**TASK DESCRIPTION:**
For each line in the records that contains "quality", make a copy.

**THE INPUT:**
◆ ◆ ◆ ◆ ◆

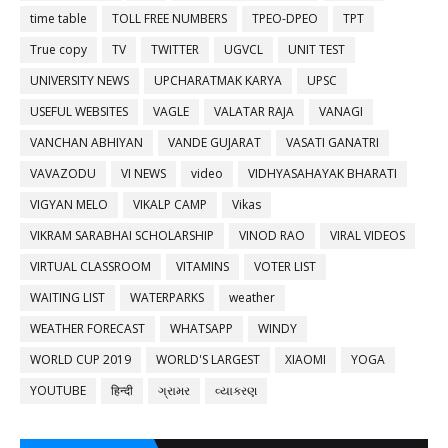
time table
TOLL FREE NUMBERS
TPEO-DPEO
TPT
True copy
TV
TWITTER
UGVCL
UNIT TEST
UNIVERSITY NEWS
UPCHARATMAK KARYA
UPSC
USEFUL WEBSITES
VAGLE
VALATAR RAJA
VANAGI
VANCHAN ABHIYAN
VANDE GUJARAT
VASATI GANATRI
VAVAZODU
VI NEWS
video
VIDHYASAHAYAK BHARATI
VIGYAN MELO
VIKALP CAMP
Vikas
VIKRAM SARABHAI SCHOLARSHIP
VINOD RAO
VIRAL VIDEOS
VIRTUAL CLASSROOM
VITAMINS
VOTER LIST
WAITING LIST
WATERPARKS
weather
WEATHER FORECAST
WHATSAPP
WINDY
WORLD CUP 2019
WORLD'S LARGEST
XIAOMI
YOGA
YOUTUBE
हिन्दी
ગ્રામર
વ્યાકરણ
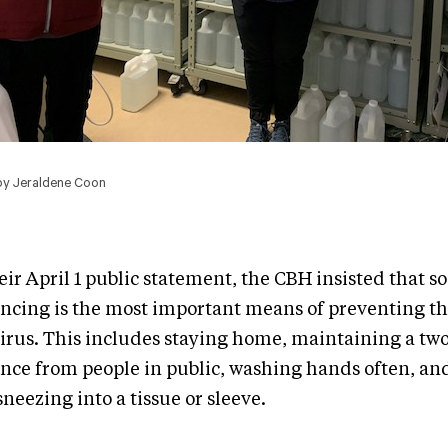
by Jeraldene Coon
eir April 1 public statement, the CBH insisted that so
ancing is the most important means of preventing th
virus. This includes staying home, maintaining a tw
ance from people in public, washing hands often, a
neezing into a tissue or sleeve.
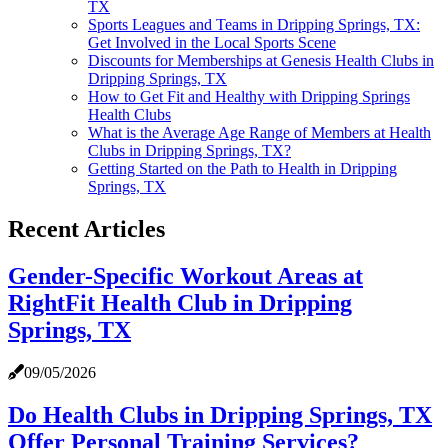
TX
Sports Leagues and Teams in Dripping Springs, TX:
Get Involved in the Local Sports Scene
Discounts for Memberships at Genesis Health Clubs in
Dripping Springs, TX
How to Get Fit and Healthy with Dripping Springs
Health Clubs
What is the Average Age Range of Members at Health
Clubs in Dripping Springs, TX?
Getting Started on the Path to Health in Dripping
Springs, TX
Recent Articles
Gender-Specific Workout Areas at
RightFit Health Club in Dripping
Springs, TX
09/05/2026
Do Health Clubs in Dripping Springs, TX
Offer Personal Training Services?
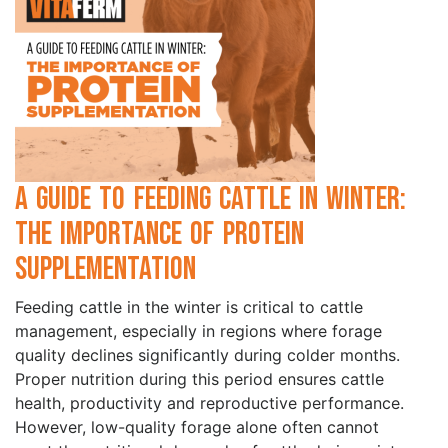
A Guide to Feeding Cattle in Winter:
the Importance of Protein
Supplementation
Feeding cattle in the winter is critical to cattle
management, especially in regions where forage
quality declines significantly during colder months.
Proper nutrition during this period ensures cattle
health, productivity and reproductive performance.
However, low-quality forage alone often cannot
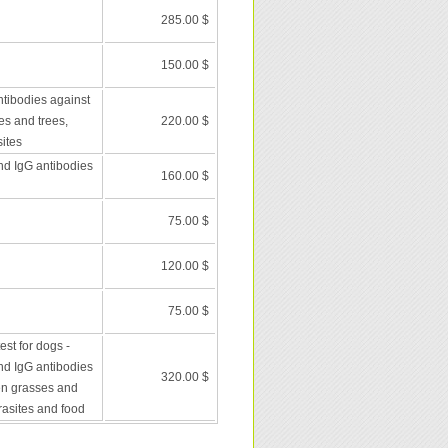
285.00 $
150.00 $
ntibodies against
es and trees,
220.00 $
ites
nd IgG antibodies
160.00 $
75.00 $
120.00 $
75.00 $
st for dogs -
nd IgG antibodies
320.00 $
en grasses and
rasites and food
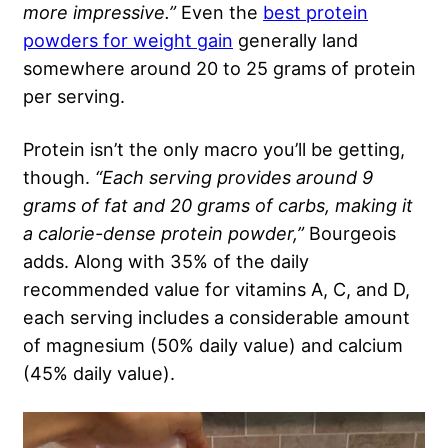
more impressive.”
Even the
best protein
powders for weight gain
generally land
somewhere around 20 to 25 grams of protein
per serving.
Protein isn’t the only macro you’ll be getting,
though.
“Each serving provides around 9
grams of fat and 20 grams of carbs, making it
a calorie-dense protein powder,”
Bourgeois
adds. Along with 35% of the daily
recommended value for vitamins A, C, and D,
each serving includes a considerable amount
of magnesium (50% daily value) and calcium
(45% daily value).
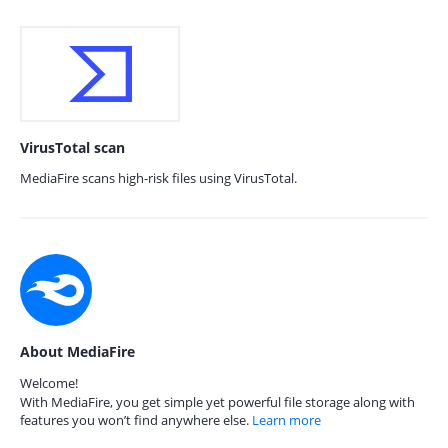
VirusTotal scan
MediaFire scans high-risk files using VirusTotal.
About MediaFire
Welcome!
With MediaFire, you get simple yet powerful file storage along with
features you won’t find anywhere else.
Learn more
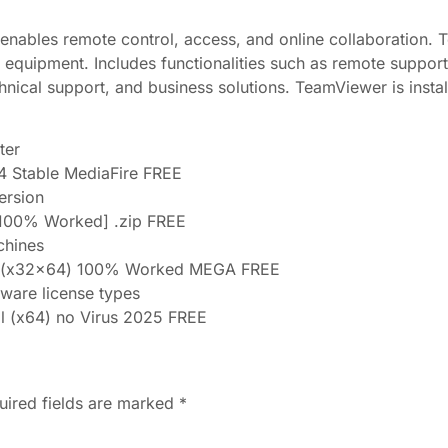
enables remote control, access, and online collaboration. 
l equipment. Includes functionalities such as remote suppor
hnical support, and business solutions. TeamViewer is insta
ter
64 Stable MediaFire FREE
version
100% Worked] .zip FREE
chines
le (x32x64) 100% Worked MEGA FREE
tware license types
l (x64) no Virus 2025 FREE
uired fields are marked
*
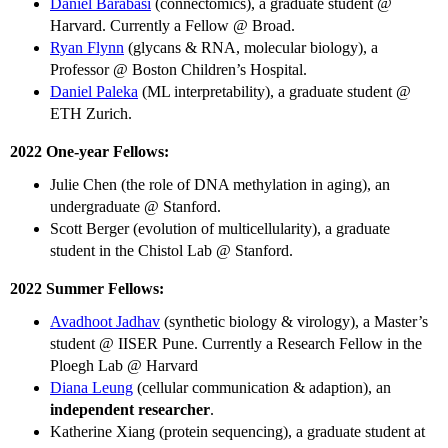
Daniel Barabasi
(connectomics), a graduate student @
Harvard. Currently a Fellow @ Broad.
Ryan Flynn
(glycans & RNA, molecular biology), a
Professor @ Boston Children’s Hospital.
Daniel Paleka
(ML interpretability), a graduate student @
ETH Zurich.
2022 One-year Fellows:
Julie Chen (the role of DNA methylation in aging), an
undergraduate @ Stanford.
Scott Berger (evolution of multicellularity), a graduate
student in the Chistol Lab @ Stanford.
2022 Summer Fellows:
Avadhoot Jadhav
(synthetic biology & virology), a Master’s
student @ IISER Pune. Currently a Research Fellow in the
Ploegh Lab @ Harvard
Diana Leung
(cellular communication & adaption), an
independent researcher
.
Katherine Xiang (protein sequencing), a graduate student at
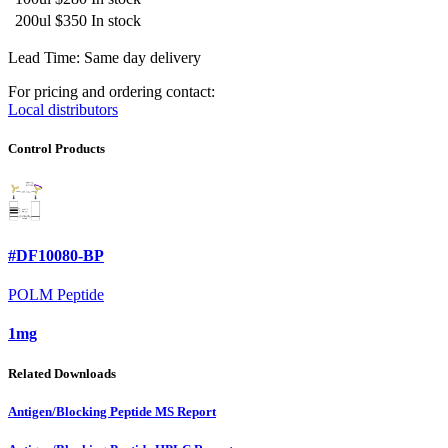
200ul
$350
In stock
Lead Time: Same day delivery
For pricing and ordering contact:
Local distributors
Control Products
#DF10080-BP
POLM Peptide
1mg
Related Downloads
Antigen/Blocking Peptide MS Report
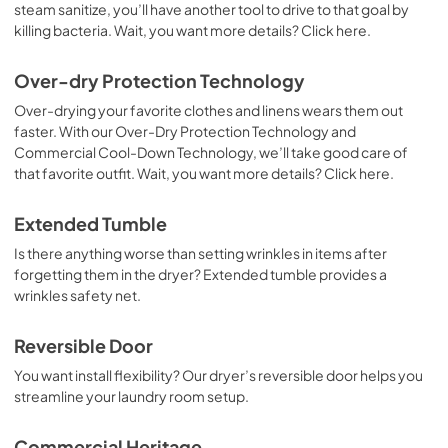
steam sanitize, you’ll have another tool to drive to that goal by
killing bacteria. Wait, you want more details? Click here.
Over-dry Protection Technology
Over-drying your favorite clothes and linens wears them out
faster. With our Over-Dry Protection Technology and
Commercial Cool-Down Technology, we’ll take good care of
that favorite outfit. Wait, you want more details? Click here.
Extended Tumble
Is there anything worse than setting wrinkles in items after
forgetting them in the dryer? Extended tumble provides a
wrinkles safety net.
Reversible Door
You want install flexibility? Our dryer’s reversible door helps you
streamline your laundry room setup.
Commercial Heritage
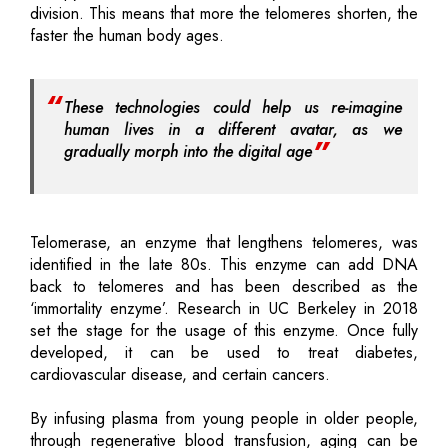
division. This means that more the telomeres shorten, the
faster the human body ages.
These technologies could help us re-imagine
human lives in a different avatar, as we
gradually morph into the digital age
Telomerase, an enzyme that lengthens telomeres, was
identified in the late 80s. This enzyme can add DNA
back to telomeres and has been described as the
‘immortality enzyme’. Research in UC Berkeley in 2018
set the stage for the usage of this enzyme. Once fully
developed, it can be used to treat diabetes,
cardiovascular disease, and certain cancers.
By infusing plasma from young people in older people,
through regenerative blood transfusion, aging can be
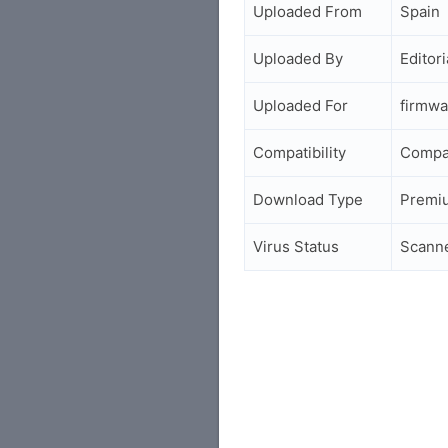
Uploaded From
Spain
Uploaded By
Editori
Uploaded For
firmwa
Compatibility
Compa
Download Type
Premi
Virus Status
Scann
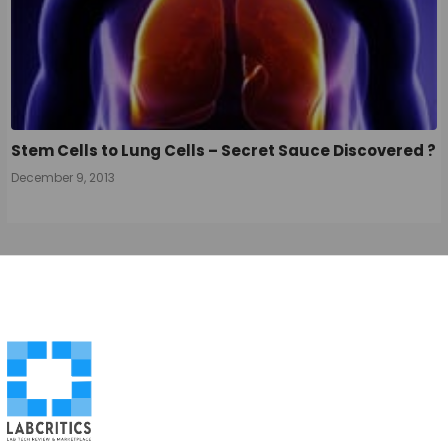
Stem Cells to Lung Cells – Secret Sauce Discovered ?
December 9, 2013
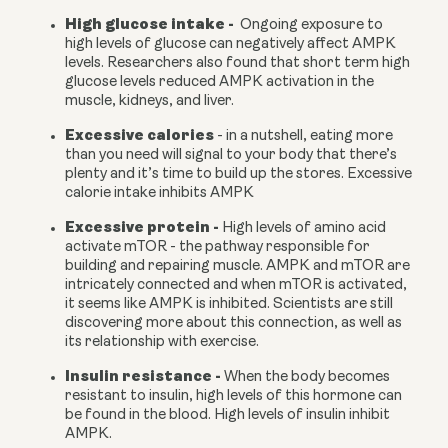
High glucose intake -
  Ongoing exposure to 
high levels of glucose can negatively affect AMPK 
levels. Researchers also found that short term high 
glucose levels reduced AMPK activation in the 
muscle, kidneys, and liver.
Excessive calories 
- in a nutshell, eating more 
than you need will signal to your body that there’s 
plenty and it’s time to build up the stores. Excessive 
calorie intake inhibits AMPK
Excessive protein - 
High levels of amino acid 
activate mTOR - the pathway responsible for 
building and repairing muscle. AMPK and mTOR are 
intricately connected and when mTOR is activated, 
it seems like AMPK is inhibited. Scientists are still 
discovering more about this connection, as well as 
its relationship with exercise.
Insulin resistance - 
When the body becomes 
resistant to insulin, high levels of this hormone can 
be found in the blood. High levels of insulin inhibit 
AMPK.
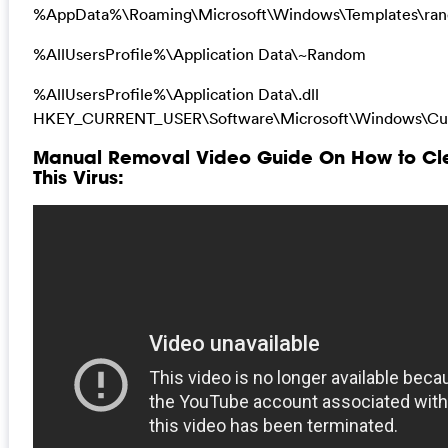
%AppData%\Roaming\Microsoft\Windows\Templates\ra
%AllUsersProfile%\Application Data\~Random
%AllUsersProfile%\Application Data\.dll
HKEY_CURRENT_USER\Software\Microsoft\Windows\Curr
Manual Removal Video Guide On How to Clean
This Virus:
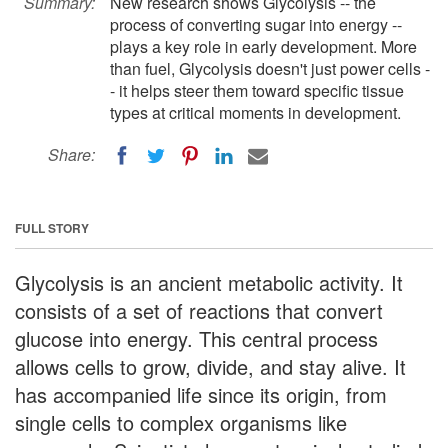
Summary:
New research shows Glycolysis -- the
process of converting sugar into energy --
plays a key role in early development. More
than fuel, Glycolysis doesn't just power cells -
- it helps steer them toward specific tissue
types at critical moments in development.
Share:
FULL STORY
Glycolysis is an ancient metabolic activity. It
consists of a set of reactions that convert
glucose into energy. This central process
allows cells to grow, divide, and stay alive. It
has accompanied life since its origin, from
single cells to complex organisms like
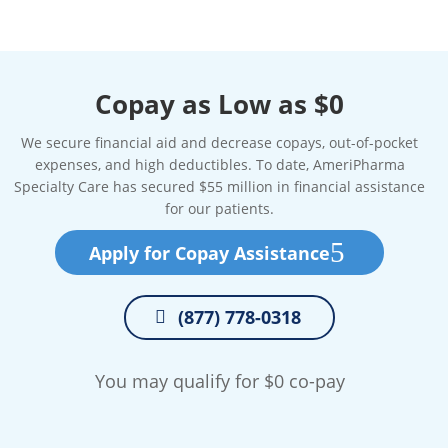
Copay as Low as $0
We secure financial aid and decrease copays, out-of-pocket
expenses, and high deductibles. To date, AmeriPharma
Specialty Care has secured $55 million in financial assistance
for our patients.
Apply for Copay Assistance
(877) 778-0318
You may qualify for $0 co-pay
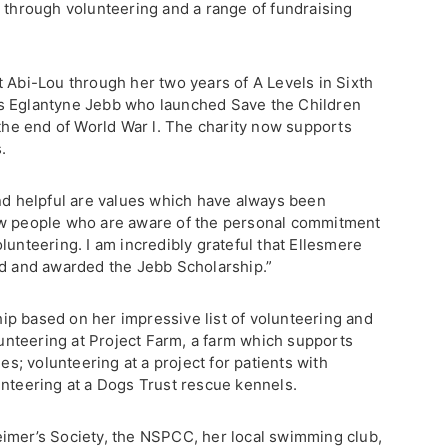
y through volunteering and a range of fundraising
.
t Abi-Lou through her two years of A Levels in Sixth
s Eglantyne Jebb who launched Save the Children
 the end of World War l. The charity now supports
.
and helpful are values which have always been
ew people who are aware of the personal commitment
lunteering. I am incredibly grateful that Ellesmere
ed and awarded the Jebb Scholarship.”
p based on her impressive list of volunteering and
olunteering at Project Farm, a farm which supports
ies; volunteering at a project for patients with
unteering at a Dogs Trust rescue kennels.
imer’s Society, the NSPCC, her local swimming club,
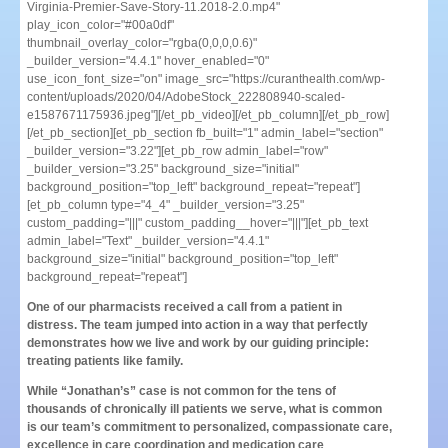
Virginia-Premier-Save-Story-11.2018-2.0.mp4"
play_icon_color="#00a0df"
thumbnail_overlay_color="rgba(0,0,0,0.6)"
_builder_version="4.4.1" hover_enabled="0"
use_icon_font_size="on" image_src="https://curanthealth.com/wp-
content/uploads/2020/04/AdobeStock_222808940-scaled-
e1587671175936.jpeg"][/et_pb_video][/et_pb_column][/et_pb_row]
[/et_pb_section][et_pb_section fb_built="1" admin_label="section"
_builder_version="3.22"][et_pb_row admin_label="row"
_builder_version="3.25" background_size="initial"
background_position="top_left" background_repeat="repeat"]
[et_pb_column type="4_4" _builder_version="3.25"
custom_padding="|||" custom_padding__hover="|||"][et_pb_text
admin_label="Text" _builder_version="4.4.1"
background_size="initial" background_position="top_left"
background_repeat="repeat"]
One of our pharmacists received a call from a patient in
distress. The team jumped into action in a way that perfectly
demonstrates how we live and work by our guiding principle:
treating patients like family.
While “Jonathan’s” case is not common for the tens of
thousands of chronically ill patients we serve, what is common
is our team’s commitment to personalized, compassionate care,
excellence in care coordination and medication care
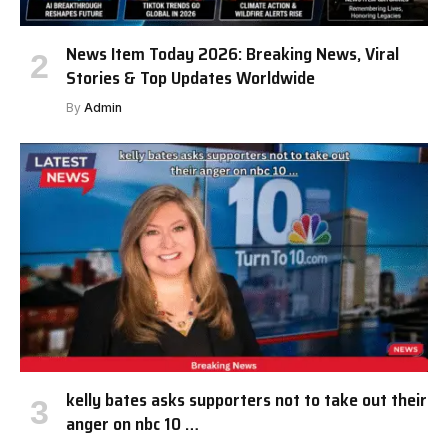
News Item Today 2026: Breaking News, Viral
Stories & Top Updates Worldwide
By
Admin
kelly bates asks supporters not to take out their
anger on nbc 10 …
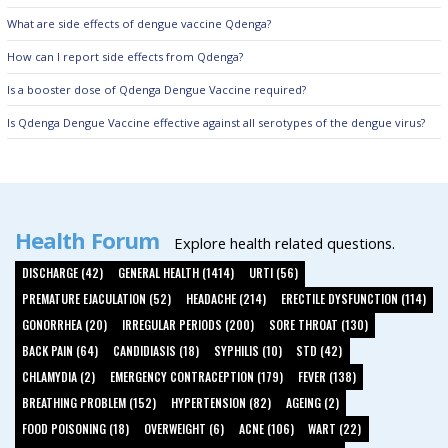
What are side effects of dengue vaccine Qdenga?
How can I report side effects from Qdenga?
Is a booster dose of Qdenga Dengue Vaccine required?
Is Qdenga Dengue Vaccine effective against all serotypes of the dengue virus?
Health Forum
Explore health related questions.
DISCHARGE (42)
GENERAL HEALTH (1414)
URTI (56)
PREMATURE EJACULATION (52)
HEADACHE (214)
ERECTILE DYSFUNCTION (114)
GONORRHEA (20)
IRREGULAR PERIODS (200)
SORE THROAT (130)
BACK PAIN (64)
CANDIDIASIS (18)
SYPHILIS (10)
STD (42)
CHLAMYDIA (2)
EMERGENCY CONTRACEPTION (179)
FEVER (138)
BREATHING PROBLEM (152)
HYPERTENSION (82)
AGEING (2)
FOOD POISONING (18)
OVERWEIGHT (6)
ACNE (106)
WART (22)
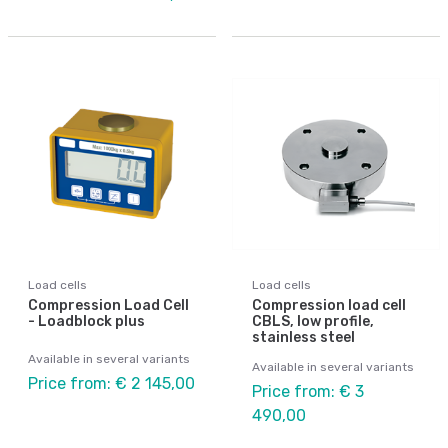
Load cells
Load cells
Compression Load Cell
Compression load cell
- Loadblock plus
CBLS, low profile,
stainless steel
Available in several variants
Available in several variants
Price from: € 2 145,00
Price from: € 3
490,00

◆ ◆ ◆ ◆ ◆

**TASK ANSWER:**
quality declines significantly during colder months.
However, low-quality forage alone often cannot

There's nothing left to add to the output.